Uchida G, Chinzei T, Matsuura H
Research Center for Advanced Science and Technology, University of Tokyo, Komaba 4-6-1, Meguro, Tokyo, 153-8904, Japan.
Biochem Biophys Res Commun. 1999 Apr 2;257(1):223-7. doi: 10.1006/bbrc.1999.0444.
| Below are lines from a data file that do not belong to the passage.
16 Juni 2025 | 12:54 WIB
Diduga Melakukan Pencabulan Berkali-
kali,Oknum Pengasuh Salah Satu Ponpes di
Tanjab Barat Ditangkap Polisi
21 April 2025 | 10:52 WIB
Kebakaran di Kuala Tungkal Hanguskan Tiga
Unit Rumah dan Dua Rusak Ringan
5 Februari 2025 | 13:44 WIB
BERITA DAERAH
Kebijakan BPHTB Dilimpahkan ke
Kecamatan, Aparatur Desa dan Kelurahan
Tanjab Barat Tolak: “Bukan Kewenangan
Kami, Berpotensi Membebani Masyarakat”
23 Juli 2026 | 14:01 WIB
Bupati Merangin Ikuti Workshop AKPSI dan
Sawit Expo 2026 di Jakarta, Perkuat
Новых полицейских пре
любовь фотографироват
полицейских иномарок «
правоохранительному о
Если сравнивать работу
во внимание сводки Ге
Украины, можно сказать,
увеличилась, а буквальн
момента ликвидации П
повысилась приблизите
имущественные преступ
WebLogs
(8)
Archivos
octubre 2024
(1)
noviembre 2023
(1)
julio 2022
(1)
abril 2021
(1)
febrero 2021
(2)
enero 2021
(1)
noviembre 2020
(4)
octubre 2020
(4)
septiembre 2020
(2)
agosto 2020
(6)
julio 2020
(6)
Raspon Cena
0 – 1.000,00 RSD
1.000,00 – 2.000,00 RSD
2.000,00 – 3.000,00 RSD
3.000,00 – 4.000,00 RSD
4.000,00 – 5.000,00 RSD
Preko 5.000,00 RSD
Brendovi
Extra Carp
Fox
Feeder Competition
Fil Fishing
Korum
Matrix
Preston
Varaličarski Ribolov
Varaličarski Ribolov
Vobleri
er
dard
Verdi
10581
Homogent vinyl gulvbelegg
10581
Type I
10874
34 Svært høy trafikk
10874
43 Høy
We have visualized bundles of the actin filaments of a Characean internodal cell and investigated the sliding motion of organelles with myosin on the bundles. The investigation revealed that a power spectrum of the sliding velocity time series of the organelle has two remarkable peaks near 4 and 7.5 Hz. This suggests that myosin molecules attached to the organelle not independently but cooperatively produce the sliding force. Moreover, we have found that some organelles move in the opposite direction of their sliding motion for several hundred milliseconds along the bundles. The fluctuation analysis of that motion showed that a power spectrum profile of the reverse velocity time series almost agreed with that of the sliding velocity time series. This result suggests that the dynamics of the reverse motion is the same as that of the sliding motion.
我们已经观察到轮藻节间细胞中肌动蛋白丝束,并研究了细胞器在这些丝束上与肌球蛋白的滑动运动。研究揭示了细胞器滑动速度时间序列的功率谱在4赫兹和7.5赫兹附近有两个显著峰值。这表明附着在细胞器上的肌球蛋白分子不是独立产生而是协同产生滑动力。此外,我们发现一些细胞器会沿着丝束在其滑动运动的相反方向移动数百毫秒。对该运动的涨落分析表明,反向速度时间序列的功率谱轮廓与滑动速度时间序列的几乎一致。这一结果表明反向运动的动力学与滑动运动的动力学相同。